J. J. Moses

No. 86, 84, 82
- Position: Wide receiver

Personal information
- Born: September 12, 1979 (age 46) Waterloo, Iowa, U.S.
- Listed height: 5 ft 6 in (1.68 m)
- Listed weight: 175 lb (79 kg)

Career information
- High school: Waterloo East
- College: Iowa State (1997-2000)
- NFL draft: 2001: undrafted

Career history
- Kansas City Chiefs (2001)*; Green Bay Packers (2001)*; Kansas City Chiefs (2001-2002)*; Scottish Claymores (2002); Green Bay Packers (2002); Houston Texans (2003–2004); Chicago Bears (2005)*; Arizona Cardinals (2005);
- * Offseason and/or practice squad member only

Awards and highlights
- First-team All-Big 12 (2000);
- Stats at Pro Football Reference

= J. J. Moses =

American football player (born 1979)

Jerry James Moses Jr. (born September 12, 1979), better known as J. J. Moses, is an American former professional football player. He played wide receiver at Iowa State University and for the Green Bay Packers, Houston Texans, and Arizona Cardinals in the National Football League (NFL). During his career, he was listed as the shortest player in the NFL, at 5'6".

==Early life==
Moses was born in Waterloo, Iowa and attended Waterloo East High School in Waterloo, Iowa.

==College career==
After high school, Moses attended Iowa State University, where he continued his football career. He played primarily as wide receiver for the Iowa State Cyclones, as well as returning kickoffs and punts.

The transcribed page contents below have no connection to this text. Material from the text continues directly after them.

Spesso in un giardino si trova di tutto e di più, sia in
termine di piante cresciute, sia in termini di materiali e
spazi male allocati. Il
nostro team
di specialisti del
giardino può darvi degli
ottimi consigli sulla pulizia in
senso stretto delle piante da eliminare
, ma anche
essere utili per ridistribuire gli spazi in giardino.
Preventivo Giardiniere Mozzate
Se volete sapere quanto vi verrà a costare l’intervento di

In his senior season, Moses led the team in receiving yards and was named team MVP.

===Statistics===

|  |  |  | Receiving |  |  |  |  |  | Rushing |  |  |  |  |  |
|---|---|---|---|---|---|---|---|---|---|---|---|---|---|---|
| Year | GP | GS | Rec | Yds | Ydr | Lng | TD | Ypg | Att | Yds | Avg | Lng | TD | Ypg |
| 1997 | 5 | 0 | 0 | 0 | 0 | 0 | 0 | 0 | 15 | 52 | 3.5 | 13 | 0 | 10.4 |
| 1998 | 11 | 11 | 13 | 155 | 11.9 | 62 | 0 | 14.1 | 23 | 80 | 3.5 | 20 | 0 | 7.3 |
| 1999 | 11 | 11 | 18 | 296 | 16.4 | 28 | 2 | 26.9 | 17 | 120 | 7.1 | 29 | 1 | 10.9 |
| 2000 | 11 | 11 | 53 | 775 | 14.6 | 78 | 4 | 70.5 | 16 | 153 | 9.6 | 58 | 2 | 13.9 |
| Total | 25 | 25 | 84 | 1,226 | 14.6 | 78 | 6 | 32.3 | 71 | 405 | 5.7 | 58 | 3 | 10.7 |

==Professional career==
During his professional career, Moses primarily played as a kick returner and punt returner. He played for the Green Bay Packers, Houston Texans, and Arizona Cardinals, mostly on special teams. He also played for the Scottish Claymores of NFL Europe, where he was the #1 punt returner for the 2002 season.

===Statistics===
- Regular season

Year: Team; G; GS; Punt Return; Kick Return
Ret: RetY; Avg; Lng; TD; 20+; 40+; FC; Fum; Ret; RetY; Avg; Lng; TD; 20+; 40+; FC; Fum
2002: GB; 2; 0; 5; 12; 2.4; 8; 0; 0; 0; 0; 0; 4; 69; 17.3; 27; 0; 1; 0; 0; 0
2003: HOU; 15; 0; 36; 244; 6.8; 40; 0; 3; 0; 7; 0; 58; 1,355; 23.4; 70; 0; 38; 2; 0; 0
2004: HOU; 15; 0; 36; 309; 8.6; 27; 0; 2; 1; 13; 0; 59; 1,303; 22.1; 49; 0; 34; 4; 0; 0
2005: ARI; 2; 0; 7; 40; 5.7; 12; 0; 0; 0; 0; 0; 7; 177; 25.3; 35; 0; 5; 0; 0; 0
Total: 34; 0; 84; 605; 7.2; 40; 0; 5; 1; 20; 2; 128; 2,904; 22.7; 70; 0; 78; 6; 0; 0

Source: NFL.com

==Post-playing career==
After the end of his playing career, Moses became Director of Player Engagement with the Houston Texans. He was popular in this role, but was dismissed after the 2019 season.

==Personal life==
While playing professional football, Moses found time to volunteer as an usher at Lakewood Church in Houston under pastor Joel Osteen.